Man braucht übrigens nicht ganze Kästen, das wird richtig teuer. Ich kaufe nicht einfach wahllos. Die Stifte die genau abgestimmt sind auf meine Lieblingsfarben aus meinem Aquarellkasten, sind die Stifte meiner Wahl. Hellere oder dunklere zu den meist genutzten Farben meines Aquarellkastens. Sie zaubern das Licht in meine Aquarelle. Dann bleibt die Sache auch bei hochwertigen Stiften bezahlbar.

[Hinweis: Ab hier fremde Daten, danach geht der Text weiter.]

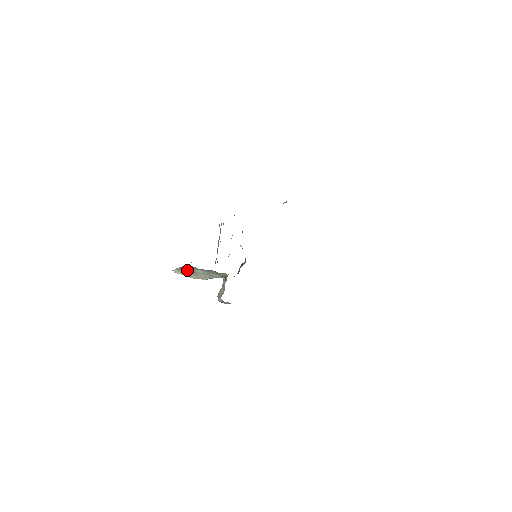
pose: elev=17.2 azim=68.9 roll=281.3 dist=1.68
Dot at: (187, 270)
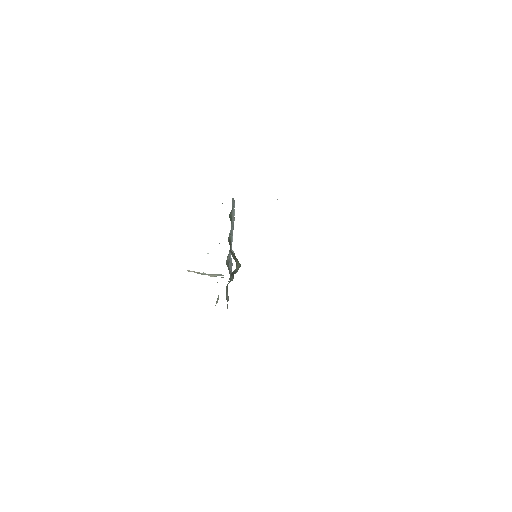
Dot at: occluded
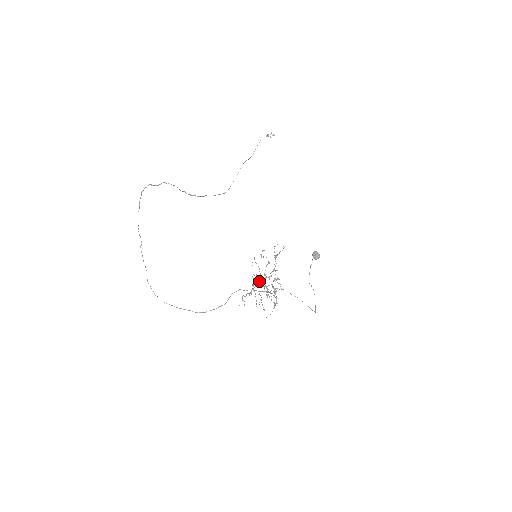
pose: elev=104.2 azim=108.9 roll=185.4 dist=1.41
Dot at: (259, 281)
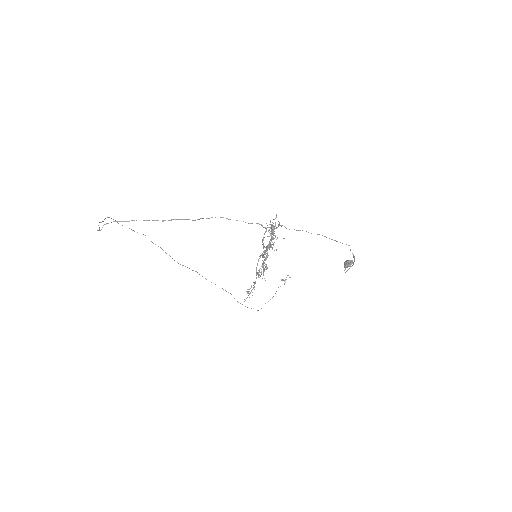
Dot at: (263, 263)
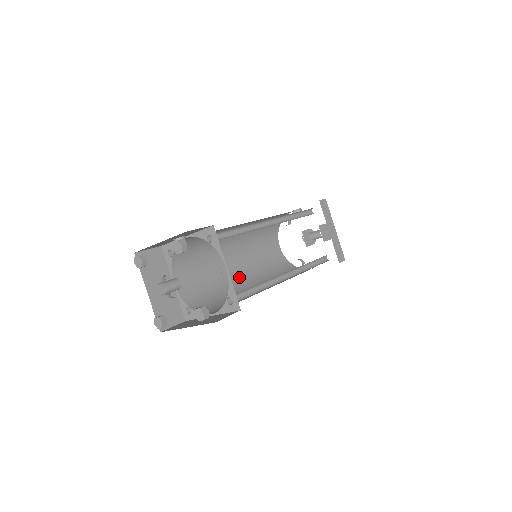
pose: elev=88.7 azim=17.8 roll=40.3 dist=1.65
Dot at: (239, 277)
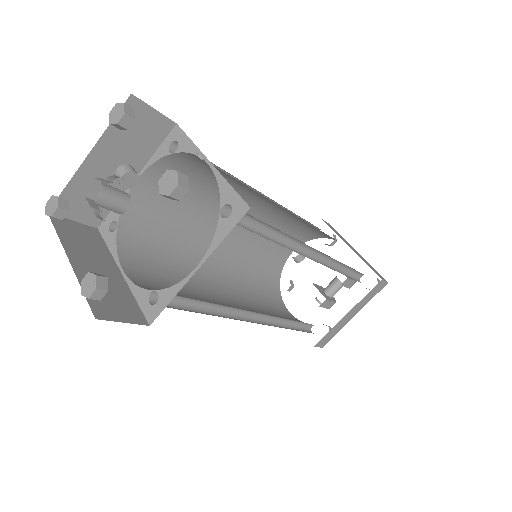
Dot at: (237, 308)
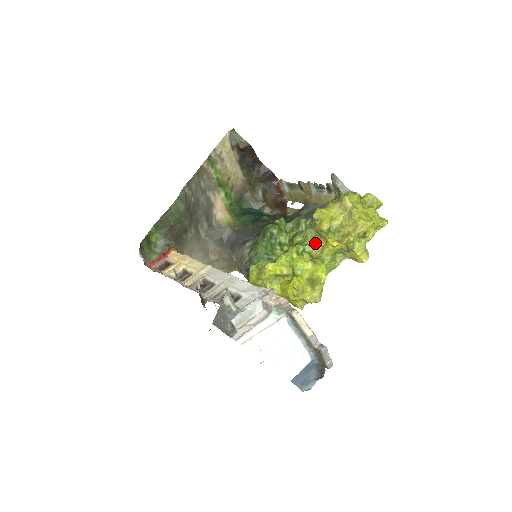
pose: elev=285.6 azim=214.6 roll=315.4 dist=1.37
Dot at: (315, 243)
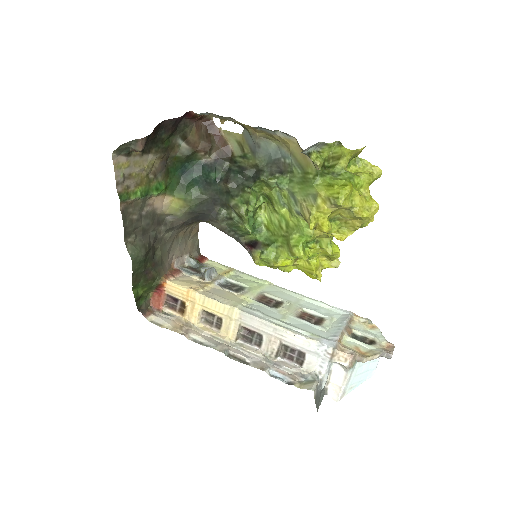
Dot at: (316, 232)
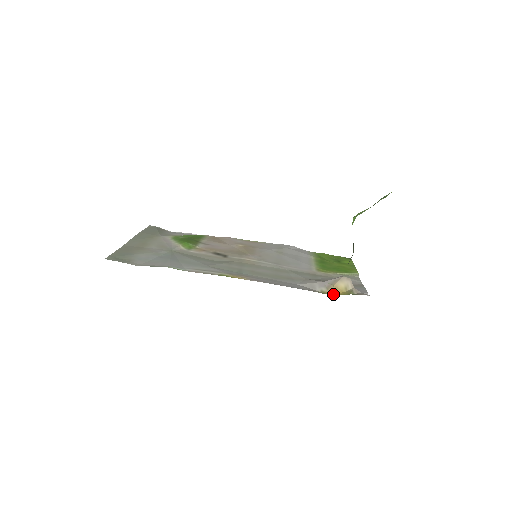
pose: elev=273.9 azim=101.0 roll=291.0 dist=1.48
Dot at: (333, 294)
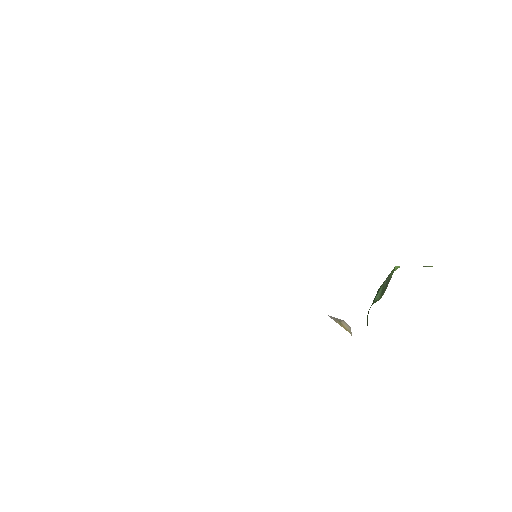
Dot at: occluded
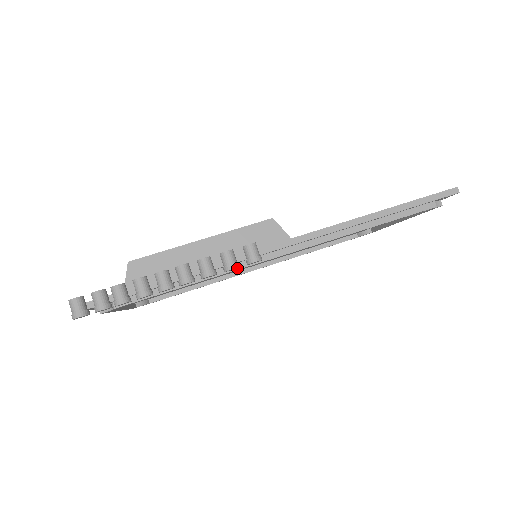
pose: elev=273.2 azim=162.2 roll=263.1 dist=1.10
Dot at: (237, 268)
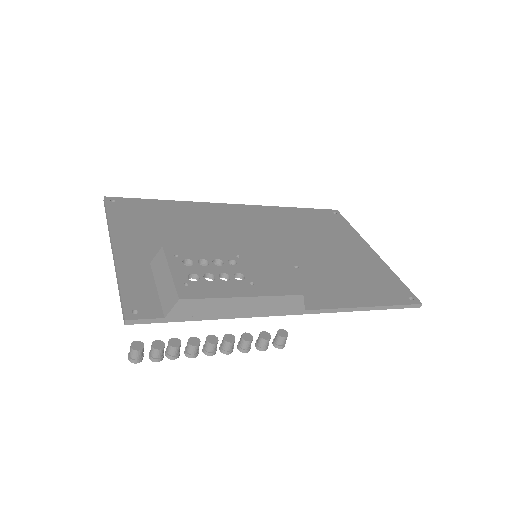
Dot at: occluded
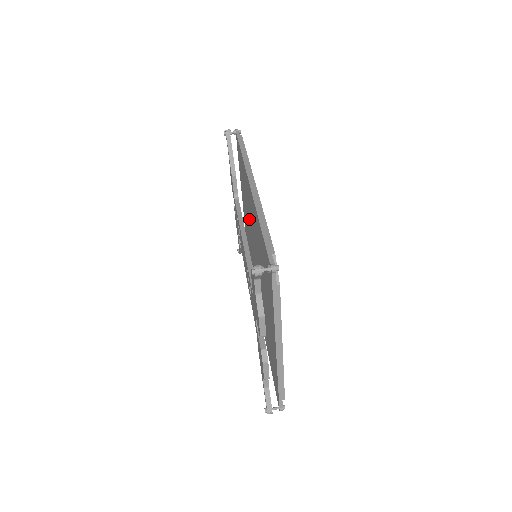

Einen Haken hat die Sache allerdings. Jedes mal wenn ich im Laden bin gibt es wieder einen Stift, den ich ganz sicher noch brauche…..dann hab ich Hornochse doch wieder einen riesen Büschel an Stiften.
Grafische Effekte: Obendrauf anstatt unten drunter
Die Aquarellstifte können allerdings viel mehr als nur Farben intensivieren und kleine Fehler ausbessern. Richtig toll sehen diese Stifte aus, wenn man mit ihm auf dem Aquarell zeichnet.
Das zeichnerische Element bietet neue Möglichkeiten
Besonders schön wird es, wenn man sich traut die Stifte auf dunklem Untergrund einzusetzen. Hoch-Pigmentiert ist das Stichwort. Hier kann man dann etwas erzeugen, was man im Aquarell sonst nie kann:
Hell auf dunkel der Aquarellstift macht es möglich!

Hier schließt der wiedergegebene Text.